* TEXT UNDER STUDY
In a three-piece blog series, we introduce you to our FAIR Data Station. In this first part, we explain how to get started with Data FAIRification – the easy way.
By the FAIR Data Platform / November 16, 2021
The ‘FAIR Guiding Principles for scientific data management and stewardship’ are built upon the use of machine-actionable metadata to find, access, interoperate, combine, and reuse data with minimal human intervention. The amount and level of detail of this metadata must be sufficient to allow for unambiguous interpretation of the associated data. To maximize the potential for reuse, Minimum information (MI) standards are used in the Life Sciences. MI standards consist of two parts.
- For each sample/assay and its associated data type there is a community-accepted checklist of (mandatory) reporting requirements.
- To ensure metadata machine-actionability, such data should be reported in a community-accepted data format. For example, dates should be supplied in the ISO8601 format (YYYY-MM-DD)

* PROVIDED MATERIAL
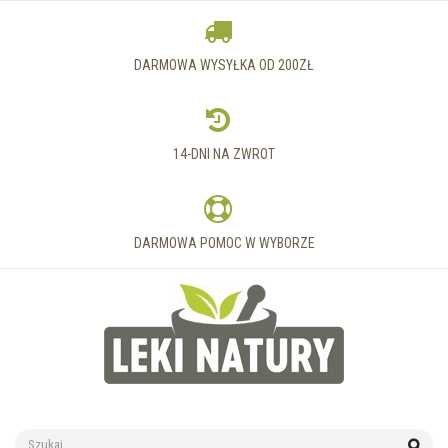
DARMOWA WYSYŁKA OD 200ZŁ
14-DNI NA ZWROT
DARMOWA POMOC W WYBORZE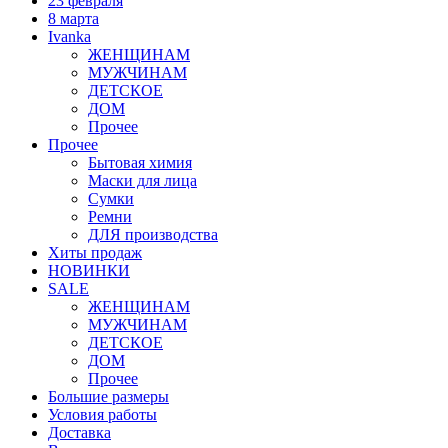
23 февраля
8 марта
Ivanka
ЖЕНЩИНАМ
МУЖЧИНАМ
ДЕТСКОЕ
ДОМ
Прочее
Прочее
Бытовая химия
Маски для лица
Сумки
Ремни
ДЛЯ производства
Хиты продаж
НОВИНКИ
SALE
ЖЕНЩИНАМ
МУЖЧИНАМ
ДЕТСКОЕ
ДОМ
Прочее
Большие размеры
Условия работы
Доставка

* WHAT TO DO
a) Condense the paragraph of the FAIR data post that begins "The ‘FAIR Guiding Principles" into a short bulleted list that keeps its main facts.
b) Return the FAIR data post's wording between "By the FAIR" and "of two parts.", inclusive, without any changes.
You won't need the records for this work.

* PER-TASK ANSWERS
a)
- The FAIR Guiding Principles rely on machine-actionable metadata so that data can be found, accessed, interoperated, combined, and reused with minimal human intervention.
- This metadata must be detailed enough for the associated data to be interpreted unambiguously.
- To maximize reuse, the Life Sciences use Minimum information (MI) standards.
- MI standards have two parts.

b)
By the FAIR Data Platform / November 16, 2021
The ‘FAIR Guiding Principles for scientific data management and stewardship’ are built upon the use of machine-actionable metadata to find, access, interoperate, combine, and reuse data with minimal human intervention. The amount and level of detail of this metadata must be sufficient to allow for unambiguous interpretation of the associated data. To maximize the potential for reuse, Minimum information (MI) standards are used in the Life Sciences. MI standards consist of two parts.